Foto ilustrasi : kabartani.com |
Lele merupakan salah satu komoditas perikanan
air tawar yang menjadi primadona di DIY. Kendati bisnis dan budidaya lele
mengalami pasang-surut, namun permintaan ikan jenis lele ini setiap tahunnya
rata-rata cukup tinggi.
Hal itu tidak mengherankan, sebab secara
kasat mata saja di DIY dari wilayah perkotaan hingga perdesaan, menjamur warung-warung
makan yang menyediakan menu spesial pecel lele, yang setiap harinya membutuhkan
pasokan ikan lele. Masyarakat sangat mudah menemukan warung-warung pecel lele
yang berdiri di pinggir jalan dengan tenda. Selain itu, rumah-rumah makan pun banyak
yang menyajikan menu berbahan baku ikan lele. Plt Kepala Dinas Kelautan dan
Perikanan DIY Dr Suwarman Partosuwiryo SPi mengakui, tingkat konsumsi ikan lele
di wilayah DIY masih mendominasi dibandingkan dengan tingkat konsumsi ikan jenis lain. Pada tahun
2017, kebutuhan konsumsi ikan lele di DIY mencapai 48.031 ton atau sekitar 43
persen dari total keseluruhan kebutuhan ikan bagi masyarakat DIY. Jumlah
tersebut dihitung dari kebutuhan konsumsi ikan masyarakat yang mencapai 111.700
ton atau setara dengan 31,31 kilogram perkapita pertahun.
Suwarman Partosuwiryo mengatakan, setiap
tahunnya tingkat konsumsi ikan lele selalu meningkat, hal tersebut juga diikuti
peningkatan hasil produksi dari peternak/pembudidaya lele di seluruh DIY.

++++++

Tugas:
1/ Dari artikel tentang lele, sebutkan semua angka jumlah yang disertai satuannya.
2/ Tuliskan kembali persis bagian artikel tentang lele yang dimulai dari "Suwarman Partosuwiryo mengatakan, setiap" dan berakhir pada "di seluruh DIY.".

Catatan yang Tersedia:
++++++

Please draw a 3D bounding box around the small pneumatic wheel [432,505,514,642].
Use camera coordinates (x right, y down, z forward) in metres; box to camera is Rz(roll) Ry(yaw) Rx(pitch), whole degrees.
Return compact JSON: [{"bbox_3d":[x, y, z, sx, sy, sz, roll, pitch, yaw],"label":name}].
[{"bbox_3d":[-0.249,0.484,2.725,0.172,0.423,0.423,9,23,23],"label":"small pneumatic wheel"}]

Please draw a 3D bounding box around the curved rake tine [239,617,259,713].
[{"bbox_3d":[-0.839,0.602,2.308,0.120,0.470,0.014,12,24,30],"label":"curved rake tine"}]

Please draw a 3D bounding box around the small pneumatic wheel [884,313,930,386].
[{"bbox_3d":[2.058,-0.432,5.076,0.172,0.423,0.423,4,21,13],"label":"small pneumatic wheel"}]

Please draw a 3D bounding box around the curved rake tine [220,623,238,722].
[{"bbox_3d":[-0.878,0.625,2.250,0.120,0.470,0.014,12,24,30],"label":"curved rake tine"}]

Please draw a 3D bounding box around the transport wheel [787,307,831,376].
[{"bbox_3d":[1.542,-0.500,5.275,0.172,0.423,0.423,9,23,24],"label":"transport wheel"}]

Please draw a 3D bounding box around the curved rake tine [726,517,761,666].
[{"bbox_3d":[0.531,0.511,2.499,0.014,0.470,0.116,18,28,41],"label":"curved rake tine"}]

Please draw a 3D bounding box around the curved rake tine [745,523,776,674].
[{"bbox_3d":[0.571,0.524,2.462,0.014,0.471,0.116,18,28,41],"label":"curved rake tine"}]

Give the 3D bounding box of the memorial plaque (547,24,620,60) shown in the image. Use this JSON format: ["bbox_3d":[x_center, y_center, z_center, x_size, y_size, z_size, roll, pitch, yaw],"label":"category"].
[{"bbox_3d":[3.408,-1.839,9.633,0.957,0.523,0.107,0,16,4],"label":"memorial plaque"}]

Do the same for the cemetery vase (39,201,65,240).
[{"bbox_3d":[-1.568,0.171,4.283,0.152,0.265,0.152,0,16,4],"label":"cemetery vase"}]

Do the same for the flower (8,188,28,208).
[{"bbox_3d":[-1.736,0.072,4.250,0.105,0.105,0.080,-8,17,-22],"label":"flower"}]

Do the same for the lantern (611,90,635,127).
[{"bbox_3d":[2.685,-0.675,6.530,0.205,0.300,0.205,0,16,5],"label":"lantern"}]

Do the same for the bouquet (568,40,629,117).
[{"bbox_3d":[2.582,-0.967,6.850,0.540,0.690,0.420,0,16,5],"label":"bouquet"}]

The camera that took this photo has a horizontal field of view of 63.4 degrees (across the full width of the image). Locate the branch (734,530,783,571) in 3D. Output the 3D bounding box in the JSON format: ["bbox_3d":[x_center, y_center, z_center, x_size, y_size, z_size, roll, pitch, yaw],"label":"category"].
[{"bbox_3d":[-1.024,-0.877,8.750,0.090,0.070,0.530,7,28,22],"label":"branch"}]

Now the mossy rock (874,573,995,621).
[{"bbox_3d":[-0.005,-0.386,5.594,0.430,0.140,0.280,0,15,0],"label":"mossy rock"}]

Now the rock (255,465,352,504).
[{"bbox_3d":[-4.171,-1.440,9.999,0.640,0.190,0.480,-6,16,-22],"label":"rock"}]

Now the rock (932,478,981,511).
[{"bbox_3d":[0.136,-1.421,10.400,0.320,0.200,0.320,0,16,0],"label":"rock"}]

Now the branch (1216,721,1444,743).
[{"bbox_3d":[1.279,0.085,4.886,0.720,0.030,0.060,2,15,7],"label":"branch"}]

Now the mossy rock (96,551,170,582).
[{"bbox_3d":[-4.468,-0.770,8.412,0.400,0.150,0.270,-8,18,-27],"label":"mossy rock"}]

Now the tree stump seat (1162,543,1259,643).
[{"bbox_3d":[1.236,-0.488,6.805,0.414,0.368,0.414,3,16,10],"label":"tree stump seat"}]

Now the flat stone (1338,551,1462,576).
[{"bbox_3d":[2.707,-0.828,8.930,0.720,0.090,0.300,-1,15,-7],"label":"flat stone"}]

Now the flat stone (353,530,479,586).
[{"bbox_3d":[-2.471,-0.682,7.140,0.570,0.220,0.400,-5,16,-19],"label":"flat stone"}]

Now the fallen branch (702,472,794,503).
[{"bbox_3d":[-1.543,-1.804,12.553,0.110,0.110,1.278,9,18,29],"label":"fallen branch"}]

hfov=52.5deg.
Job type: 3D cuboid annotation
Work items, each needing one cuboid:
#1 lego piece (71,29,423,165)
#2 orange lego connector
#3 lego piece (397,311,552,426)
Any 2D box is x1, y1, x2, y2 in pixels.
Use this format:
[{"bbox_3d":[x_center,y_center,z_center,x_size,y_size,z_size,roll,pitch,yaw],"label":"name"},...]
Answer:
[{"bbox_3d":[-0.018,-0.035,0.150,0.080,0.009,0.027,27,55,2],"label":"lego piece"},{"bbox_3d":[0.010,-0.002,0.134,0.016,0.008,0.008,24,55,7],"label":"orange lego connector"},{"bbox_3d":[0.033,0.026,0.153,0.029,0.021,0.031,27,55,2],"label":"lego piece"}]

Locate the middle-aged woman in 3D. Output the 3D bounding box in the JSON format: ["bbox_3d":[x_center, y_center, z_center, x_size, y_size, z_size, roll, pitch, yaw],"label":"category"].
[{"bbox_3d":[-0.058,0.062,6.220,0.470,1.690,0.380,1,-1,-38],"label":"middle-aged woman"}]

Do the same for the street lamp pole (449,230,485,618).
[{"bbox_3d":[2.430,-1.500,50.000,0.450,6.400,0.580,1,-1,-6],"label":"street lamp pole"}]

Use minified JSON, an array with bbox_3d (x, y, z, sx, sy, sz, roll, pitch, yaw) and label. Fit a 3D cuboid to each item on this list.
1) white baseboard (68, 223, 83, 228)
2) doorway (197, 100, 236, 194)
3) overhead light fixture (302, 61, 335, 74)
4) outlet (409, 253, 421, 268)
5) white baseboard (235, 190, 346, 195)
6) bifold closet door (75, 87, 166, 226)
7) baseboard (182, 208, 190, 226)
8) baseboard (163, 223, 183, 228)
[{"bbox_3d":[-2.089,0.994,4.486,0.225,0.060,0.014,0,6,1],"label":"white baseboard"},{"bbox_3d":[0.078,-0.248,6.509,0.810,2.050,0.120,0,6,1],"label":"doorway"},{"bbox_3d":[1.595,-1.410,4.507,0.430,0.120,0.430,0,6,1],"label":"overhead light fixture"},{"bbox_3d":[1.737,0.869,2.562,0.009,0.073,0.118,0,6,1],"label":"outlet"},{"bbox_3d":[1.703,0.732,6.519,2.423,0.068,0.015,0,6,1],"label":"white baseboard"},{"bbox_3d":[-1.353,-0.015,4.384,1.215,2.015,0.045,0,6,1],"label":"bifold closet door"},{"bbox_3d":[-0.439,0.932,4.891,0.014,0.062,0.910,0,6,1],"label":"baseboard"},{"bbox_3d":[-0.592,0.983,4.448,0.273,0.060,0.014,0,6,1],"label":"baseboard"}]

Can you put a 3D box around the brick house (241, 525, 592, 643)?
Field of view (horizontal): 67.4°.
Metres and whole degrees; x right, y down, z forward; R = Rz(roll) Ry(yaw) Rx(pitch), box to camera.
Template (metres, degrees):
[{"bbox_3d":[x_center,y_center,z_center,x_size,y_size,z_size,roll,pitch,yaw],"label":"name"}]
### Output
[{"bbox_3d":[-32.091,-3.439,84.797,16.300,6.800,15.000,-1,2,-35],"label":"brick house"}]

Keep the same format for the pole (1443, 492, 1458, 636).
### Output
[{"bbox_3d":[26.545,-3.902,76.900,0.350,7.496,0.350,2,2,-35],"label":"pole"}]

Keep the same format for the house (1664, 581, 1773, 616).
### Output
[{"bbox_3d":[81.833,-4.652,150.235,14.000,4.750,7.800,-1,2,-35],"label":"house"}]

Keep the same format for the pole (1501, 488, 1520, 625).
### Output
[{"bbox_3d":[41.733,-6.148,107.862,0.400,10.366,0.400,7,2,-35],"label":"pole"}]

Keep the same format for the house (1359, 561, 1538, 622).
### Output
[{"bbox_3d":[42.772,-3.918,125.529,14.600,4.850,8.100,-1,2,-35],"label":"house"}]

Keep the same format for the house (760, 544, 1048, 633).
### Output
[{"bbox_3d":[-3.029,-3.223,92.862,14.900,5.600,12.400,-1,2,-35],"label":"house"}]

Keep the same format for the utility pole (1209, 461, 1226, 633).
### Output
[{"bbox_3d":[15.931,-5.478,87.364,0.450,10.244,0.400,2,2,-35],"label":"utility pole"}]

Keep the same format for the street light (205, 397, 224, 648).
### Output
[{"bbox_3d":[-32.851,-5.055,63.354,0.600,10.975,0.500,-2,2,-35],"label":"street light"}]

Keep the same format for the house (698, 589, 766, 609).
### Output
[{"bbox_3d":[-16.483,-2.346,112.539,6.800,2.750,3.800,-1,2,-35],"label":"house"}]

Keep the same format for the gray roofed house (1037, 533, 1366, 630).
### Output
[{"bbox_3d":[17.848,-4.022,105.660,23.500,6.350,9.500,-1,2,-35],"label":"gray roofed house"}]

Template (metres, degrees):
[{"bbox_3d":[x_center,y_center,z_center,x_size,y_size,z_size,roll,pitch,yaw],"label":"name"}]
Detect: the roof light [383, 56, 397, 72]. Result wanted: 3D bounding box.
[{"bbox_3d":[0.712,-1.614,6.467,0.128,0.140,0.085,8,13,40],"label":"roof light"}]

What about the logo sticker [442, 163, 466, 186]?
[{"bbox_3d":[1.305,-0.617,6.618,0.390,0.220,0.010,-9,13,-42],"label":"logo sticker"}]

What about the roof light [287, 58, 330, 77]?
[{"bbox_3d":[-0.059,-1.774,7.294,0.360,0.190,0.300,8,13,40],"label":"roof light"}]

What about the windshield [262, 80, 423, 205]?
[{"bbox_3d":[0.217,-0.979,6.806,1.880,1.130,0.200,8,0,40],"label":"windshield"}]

++++++

Daftar Jawaban:
1/
- 48.031 ton
- 43 persen
- 111.700 ton
- 31,31 kilogram perkapita pertahun

2/
Suwarman Partosuwiryo mengatakan, setiap
tahunnya tingkat konsumsi ikan lele selalu meningkat, hal tersebut juga diikuti
peningkatan hasil produksi dari peternak/pembudidaya lele di seluruh DIY.